INSTRUCTIONS FOR THE TASK
Where the entries below show "Help me out with a 3D box per listed object.", begin there and print that line and all following lines exactly, through the last, omitting pictures.

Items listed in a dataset

= Beginning of Section =

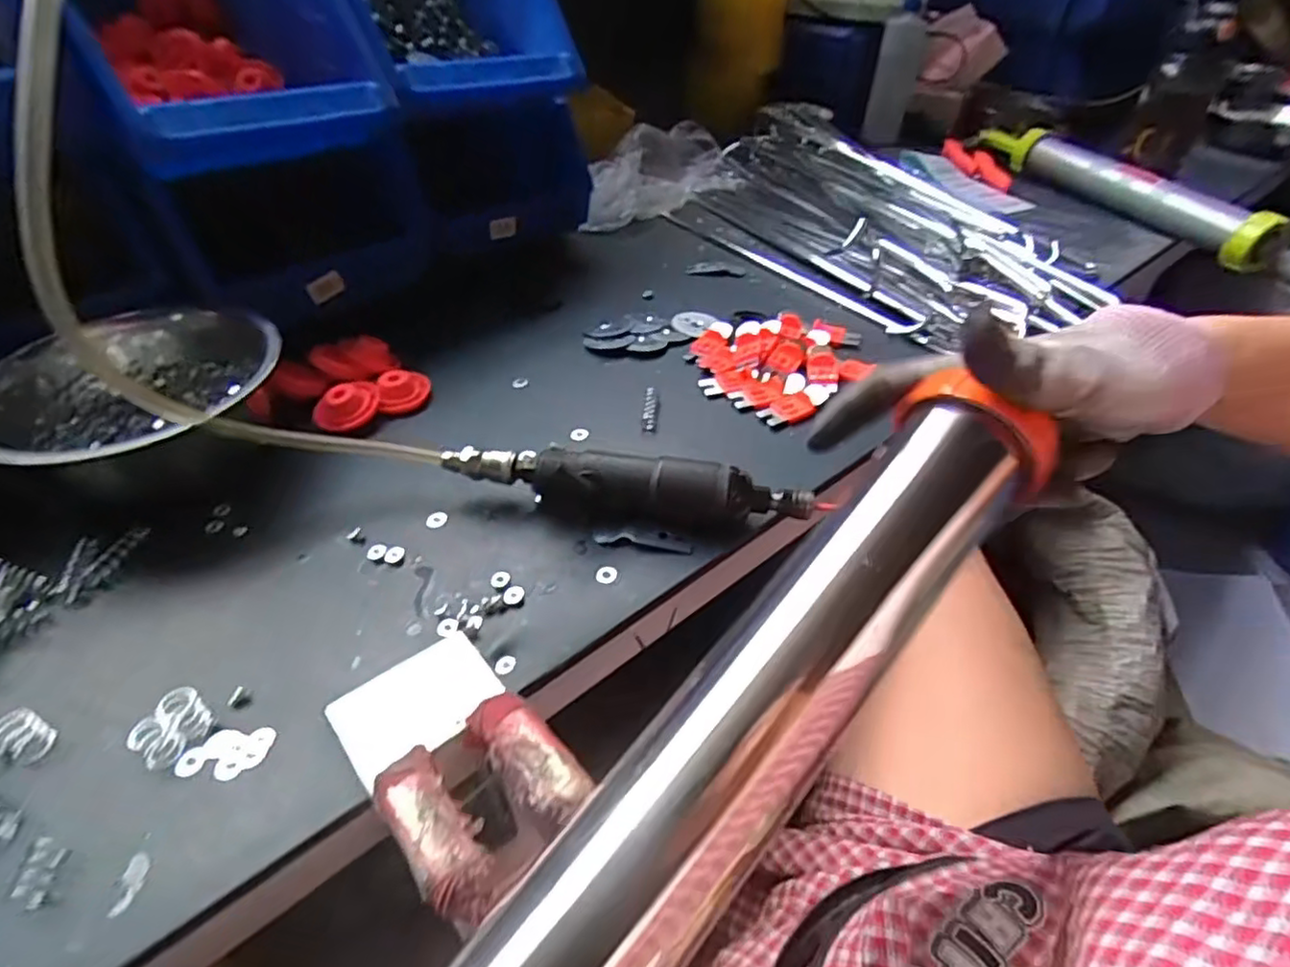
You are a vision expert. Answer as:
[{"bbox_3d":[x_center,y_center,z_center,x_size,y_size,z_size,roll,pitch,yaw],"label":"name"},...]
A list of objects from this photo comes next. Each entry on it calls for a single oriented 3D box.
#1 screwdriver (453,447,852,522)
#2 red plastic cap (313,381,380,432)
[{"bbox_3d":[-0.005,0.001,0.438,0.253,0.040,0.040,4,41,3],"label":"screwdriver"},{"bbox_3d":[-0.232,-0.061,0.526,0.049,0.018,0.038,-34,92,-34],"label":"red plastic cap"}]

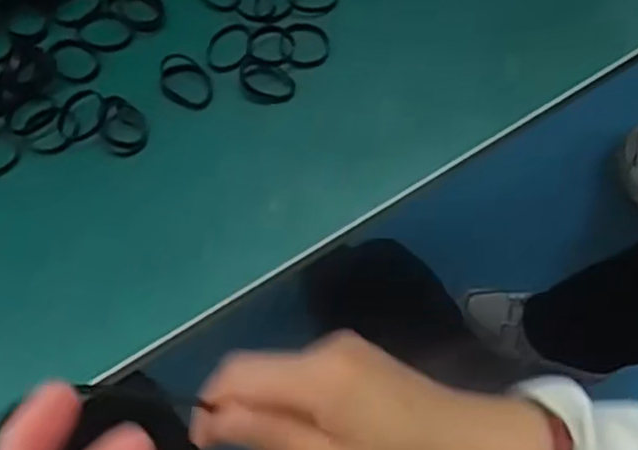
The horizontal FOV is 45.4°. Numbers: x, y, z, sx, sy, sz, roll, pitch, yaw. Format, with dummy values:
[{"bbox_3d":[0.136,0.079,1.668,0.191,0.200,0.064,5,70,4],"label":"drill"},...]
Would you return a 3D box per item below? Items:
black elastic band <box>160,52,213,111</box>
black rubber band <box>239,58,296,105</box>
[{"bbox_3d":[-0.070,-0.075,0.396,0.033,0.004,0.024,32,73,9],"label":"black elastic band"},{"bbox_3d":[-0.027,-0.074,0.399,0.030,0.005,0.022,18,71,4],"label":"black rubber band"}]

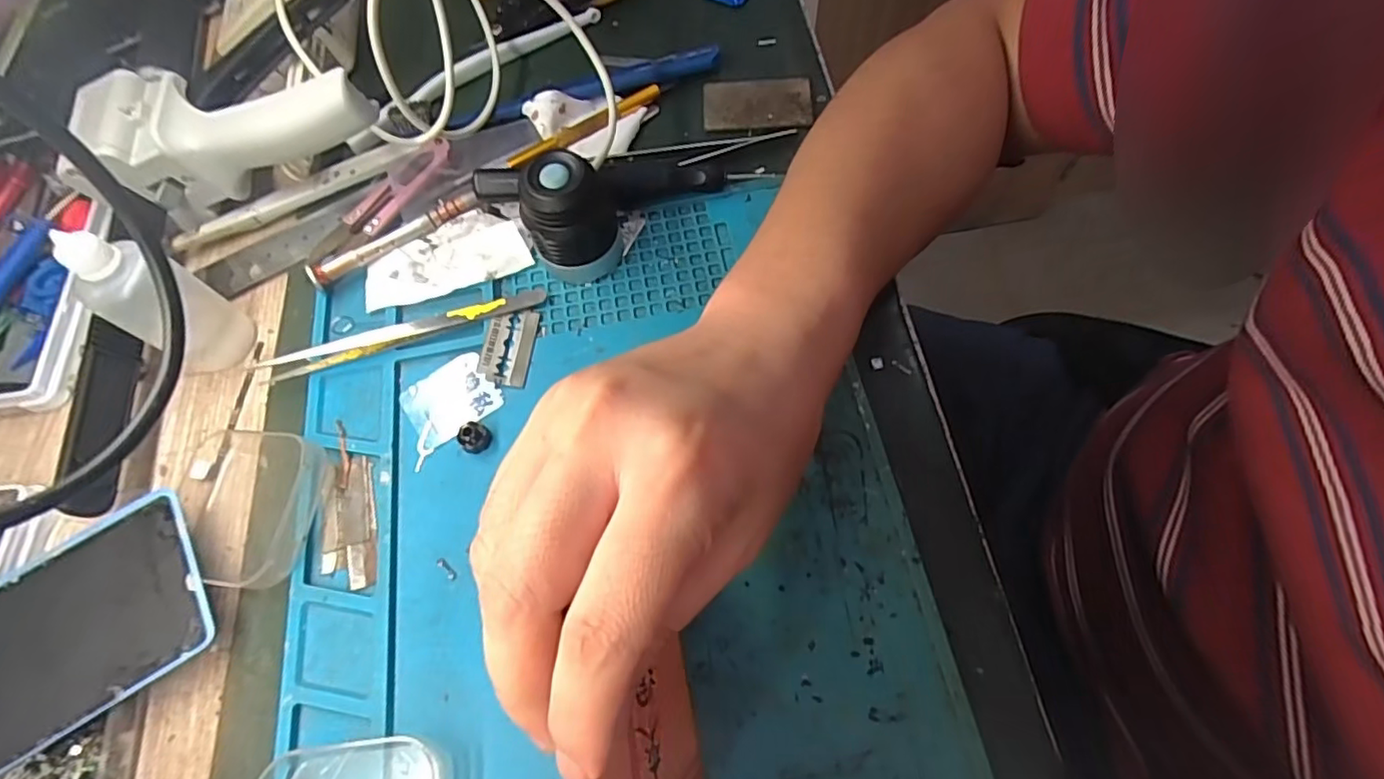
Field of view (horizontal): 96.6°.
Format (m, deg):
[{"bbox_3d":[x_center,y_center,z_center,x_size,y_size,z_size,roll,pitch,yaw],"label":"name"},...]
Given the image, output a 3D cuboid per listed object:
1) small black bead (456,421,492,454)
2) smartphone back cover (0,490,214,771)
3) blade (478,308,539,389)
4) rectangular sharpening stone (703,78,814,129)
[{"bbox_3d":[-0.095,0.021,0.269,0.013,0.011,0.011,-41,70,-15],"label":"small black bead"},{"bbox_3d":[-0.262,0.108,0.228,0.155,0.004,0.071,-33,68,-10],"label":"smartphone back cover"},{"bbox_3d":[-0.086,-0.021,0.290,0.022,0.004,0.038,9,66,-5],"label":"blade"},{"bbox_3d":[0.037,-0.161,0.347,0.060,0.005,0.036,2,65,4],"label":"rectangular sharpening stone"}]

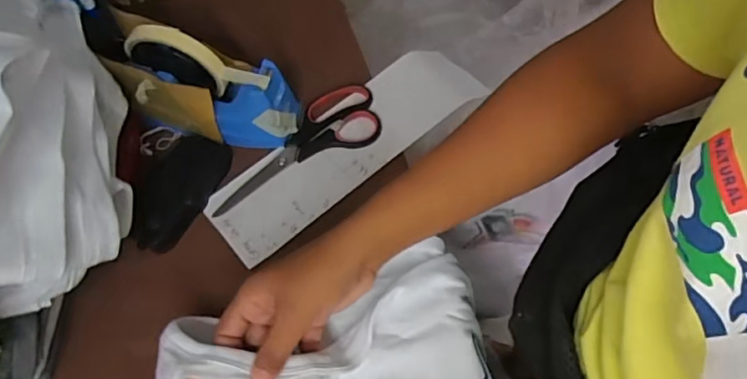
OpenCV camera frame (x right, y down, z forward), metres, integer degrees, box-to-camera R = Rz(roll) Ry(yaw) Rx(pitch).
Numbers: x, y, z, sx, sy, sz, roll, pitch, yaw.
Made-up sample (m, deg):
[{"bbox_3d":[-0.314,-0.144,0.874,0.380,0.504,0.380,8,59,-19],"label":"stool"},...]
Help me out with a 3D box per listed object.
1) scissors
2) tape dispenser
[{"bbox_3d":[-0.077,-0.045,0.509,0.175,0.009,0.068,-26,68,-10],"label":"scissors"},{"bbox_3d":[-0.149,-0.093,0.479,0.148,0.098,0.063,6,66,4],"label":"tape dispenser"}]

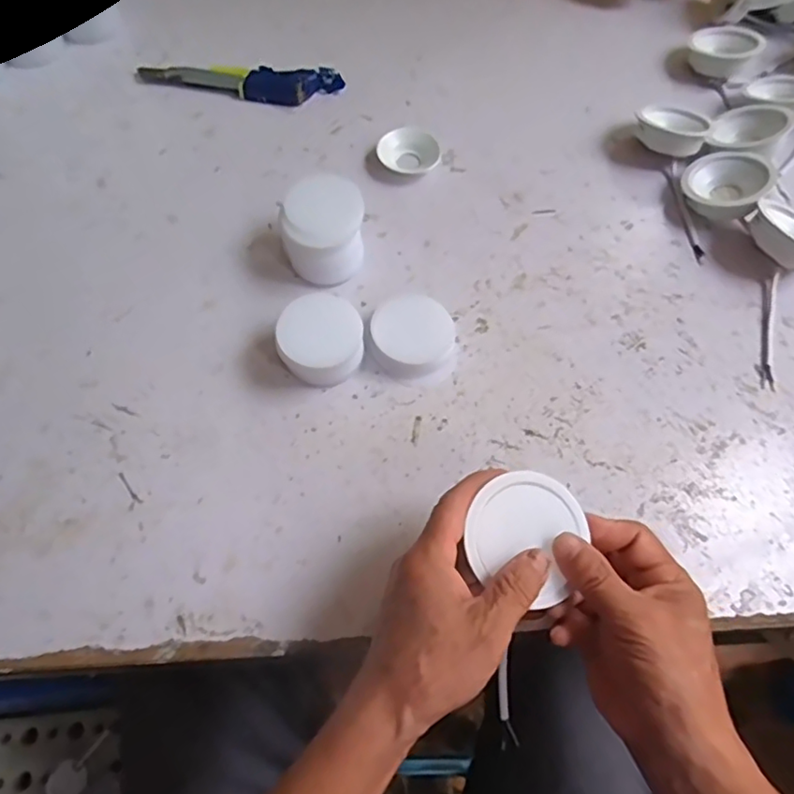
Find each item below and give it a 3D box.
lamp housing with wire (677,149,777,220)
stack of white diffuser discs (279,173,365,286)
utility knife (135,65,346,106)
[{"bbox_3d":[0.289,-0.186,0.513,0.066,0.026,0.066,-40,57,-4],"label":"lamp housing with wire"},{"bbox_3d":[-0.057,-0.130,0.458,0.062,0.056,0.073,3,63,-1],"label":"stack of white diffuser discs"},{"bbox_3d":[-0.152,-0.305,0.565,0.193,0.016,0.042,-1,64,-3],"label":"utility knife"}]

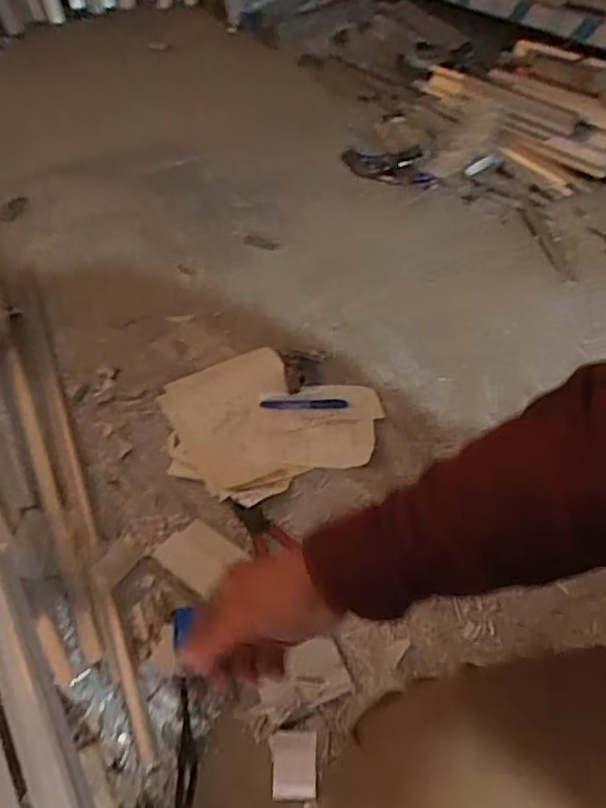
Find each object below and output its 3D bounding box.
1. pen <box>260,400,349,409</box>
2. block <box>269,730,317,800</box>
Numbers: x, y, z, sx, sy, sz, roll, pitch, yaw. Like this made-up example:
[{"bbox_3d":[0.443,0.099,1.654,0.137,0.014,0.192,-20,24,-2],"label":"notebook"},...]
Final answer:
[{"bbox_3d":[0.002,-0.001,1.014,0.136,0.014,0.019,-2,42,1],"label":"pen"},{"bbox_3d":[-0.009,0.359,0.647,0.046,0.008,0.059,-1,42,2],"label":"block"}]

= End of Section =

SOLUTION TO THE EXERCISE
Help me out with a 3D box per listed object.
1) scissors
2) tape dispenser
[{"bbox_3d":[-0.077,-0.045,0.509,0.175,0.009,0.068,-26,68,-10],"label":"scissors"},{"bbox_3d":[-0.149,-0.093,0.479,0.148,0.098,0.063,6,66,4],"label":"tape dispenser"}]

Find each item below and give it a 3D box.
lamp housing with wire (677,149,777,220)
stack of white diffuser discs (279,173,365,286)
utility knife (135,65,346,106)
[{"bbox_3d":[0.289,-0.186,0.513,0.066,0.026,0.066,-40,57,-4],"label":"lamp housing with wire"},{"bbox_3d":[-0.057,-0.130,0.458,0.062,0.056,0.073,3,63,-1],"label":"stack of white diffuser discs"},{"bbox_3d":[-0.152,-0.305,0.565,0.193,0.016,0.042,-1,64,-3],"label":"utility knife"}]

Find each object below and output its 3D bounding box.
1. pen <box>260,400,349,409</box>
2. block <box>269,730,317,800</box>
Numbers: x, y, z, sx, sy, sz, roll, pitch, yaw. Like this made-up example:
[{"bbox_3d":[0.443,0.099,1.654,0.137,0.014,0.192,-20,24,-2],"label":"notebook"},...]
Final answer:
[{"bbox_3d":[0.002,-0.001,1.014,0.136,0.014,0.019,-2,42,1],"label":"pen"},{"bbox_3d":[-0.009,0.359,0.647,0.046,0.008,0.059,-1,42,2],"label":"block"}]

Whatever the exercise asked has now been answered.